FOTO: Pengguna LRT Jabodebek Tembus Rekor Tertinggi April 2026
Jumlah pengguna LRT Jabodebek pada April 2026 mencatat rekor tertinggi sejak beroperasi, menandai meningkatnya minat masyarakat terhadap transportasi publik.
Minat masyarakat terhadap transportasi publik modern terus meningkat seiring bertambahnya jumlah pengguna LRT Jabodebek pada April 2026 yang mencatat rekor tertinggi sejak mulai beroperasi.
Sepanjang April 2026, LRT Jabodebek melayani 2.912.092 pengguna atau meningkat sekitar 16 persen dibanding Maret 2026 yang tercatat 2.510.032 pengguna. Secara tahunan, jumlah tersebut juga naik sekitar 40 persen dari April 2025 yang mencapai 2.083.391 pengguna.

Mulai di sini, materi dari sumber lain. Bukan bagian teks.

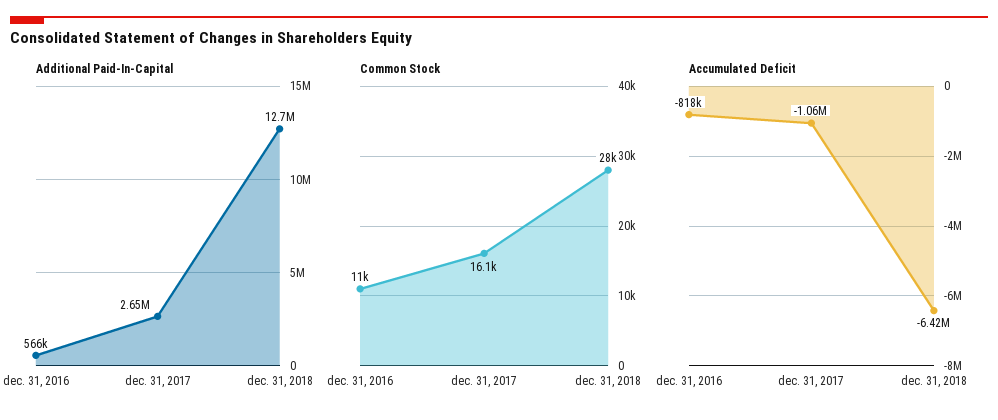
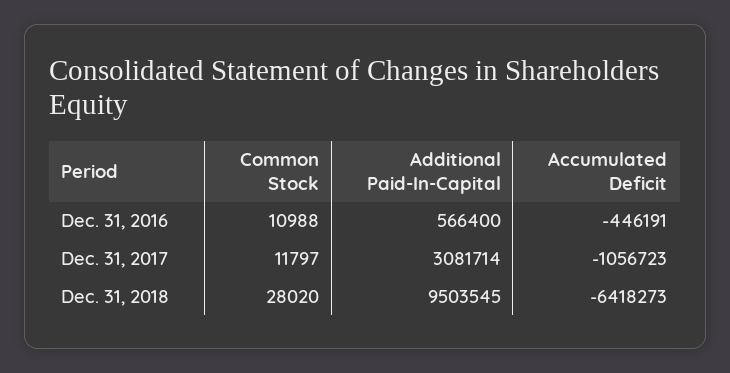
  {
    "Additional Paid-In-Capital": {
      "dec. 31, 2016": 566400,
-     "dec. 31, 2017": 2650000,
+     "dec. 31, 2017": 3081714,
-     "dec. 31, 2018": 12700000
+     "dec. 31, 2018": 9503545
    },
    "Common Stock": {
      "dec. 31, 2016": 10988,
-     "dec. 31, 2017": 16100,
+     "dec. 31, 2017": 11797,
      "dec. 31, 2018": 28020
    },
    "Accumulated Deficit": {
-     "dec. 31, 2016": -818000,
+     "dec. 31, 2016": -446191,
      "dec. 31, 2017": -1056723,
      "dec. 31, 2018": -6418273
    }
  }

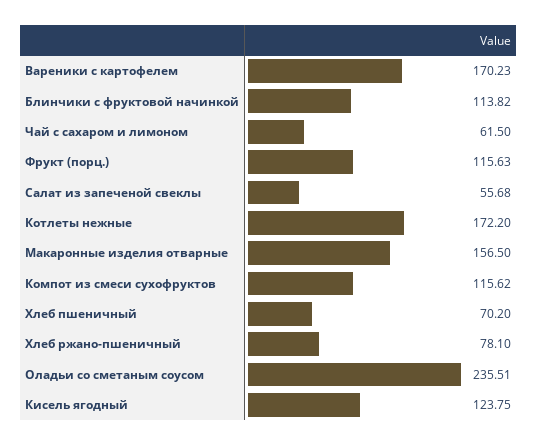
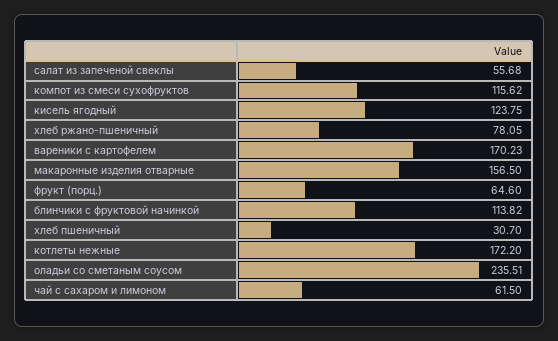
  {
    "Вареники с картофелем": 170.23,
    "Блинчики с фруктовой начинкой": 113.82,
    "Чай с сахаром и лимоном": 61.5,
-   "Фрукт (порц.)": 115.63,
+   "Фрукт (порц.)": 64.6,
    "Салат из запеченой свеклы": 55.68,
    "Котлеты нежные": 172.2,
    "Макаронные изделия отварные": 156.5,
    "Компот из смеси сухофруктов": 115.62,
-   "Хлеб пшеничный": 70.2,
+   "Хлеб пшеничный": 30.7,
-   "Хлеб ржано-пшеничный": 78.1,
+   "Хлеб ржано-пшеничный": 78.05,
    "Оладьи со сметаным соусом": 235.51,
    "Кисель ягодный": 123.75
  }

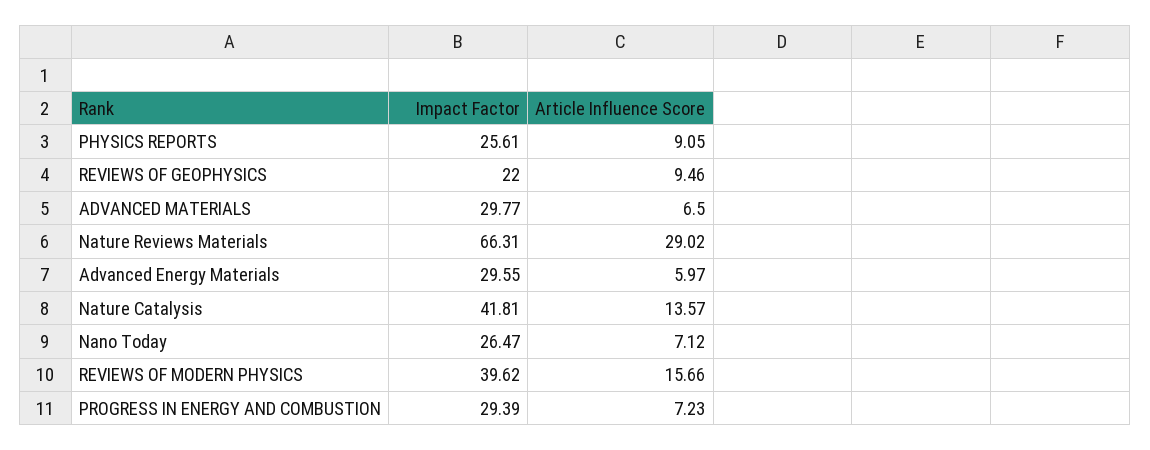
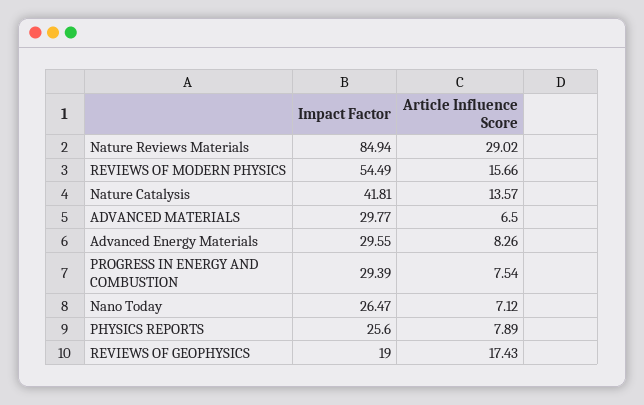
  {
    "Impact Factor": {
-     "PHYSICS REPORTS": 25.61,
+     "PHYSICS REPORTS": 25.6,
-     "REVIEWS OF GEOPHYSICS": 22,
+     "REVIEWS OF GEOPHYSICS": 19,
      "ADVANCED MATERIALS": 29.77,
-     "Nature Reviews Materials": 66.31,
+     "Nature Reviews Materials": 84.94,
      "Advanced Energy Materials": 29.55,
      "Nature Catalysis": 41.81,
      "Nano Today": 26.47,
-     "REVIEWS OF MODERN PHYSICS": 39.62,
+     "REVIEWS OF MODERN PHYSICS": 54.49,
      "PROGRESS IN ENERGY AND COMBUSTION": 29.39
    },
    "Article Influence Score": {
-     "PHYSICS REPORTS": 9.05,
+     "PHYSICS REPORTS": 7.89,
-     "REVIEWS OF GEOPHYSICS": 9.46,
+     "REVIEWS OF GEOPHYSICS": 17.43,
      "ADVANCED MATERIALS": 6.5,
      "Nature Reviews Materials": 29.02,
-     "Advanced Energy Materials": 5.97,
+     "Advanced Energy Materials": 8.26,
      "Nature Catalysis": 13.57,
      "Nano Today": 7.12,
      "REVIEWS OF MODERN PHYSICS": 15.66,
-     "PROGRESS IN ENERGY AND COMBUSTION": 7.23
+     "PROGRESS IN ENERGY AND COMBUSTION": 7.54
    }
  }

Peningkatan ini mencerminkan semakin besarnya ketertarikan masyarakat terhadap transportasi publik yang terintegrasi, nyaman, serta memiliki kepastian waktu tempuh di tengah kepadatan lalu lintas perkotaan. LRT Jabodebek dinilai mampu menjadi pilihan mobilitas harian, khususnya bagi pengguna yang bepergian dari kawasan permukiman menuju pusat bisnis dan perkantoran.
Sejumlah stasiun tercatat menjadi titik dengan aktivitas tertinggi selama April 2026. Untuk keberangkatan atau tap in, Stasiun Dukuh Atas mencatat 435.009 pengguna, diikuti Harjamukti 333.025 pengguna, Kuningan 273.011 pengguna, Cikoko 237.669 pengguna, serta Rasuna Said 174.905 pengguna.
Sementara untuk kedatangan atau tap out, Stasiun Dukuh Atas mencatat 374.050 pengguna, disusul Harjamukti 335.923 pengguna, Kuningan 267.258 pengguna, Pancoran 256.230 pengguna, dan Cikoko 237.348 pengguna.
Tingginya mobilitas di stasiun-stasiun tersebut menunjukkan peran strategis kedekatan dengan pusat aktivitas dalam mendorong pertumbuhan jumlah pengguna. Selain itu, integrasi antarmoda di sejumlah titik seperti Dukuh Atas, Cikoko, Cawang, Bekasi Barat, TMII, hingga Halim turut memperkuat konektivitas perjalanan masyarakat.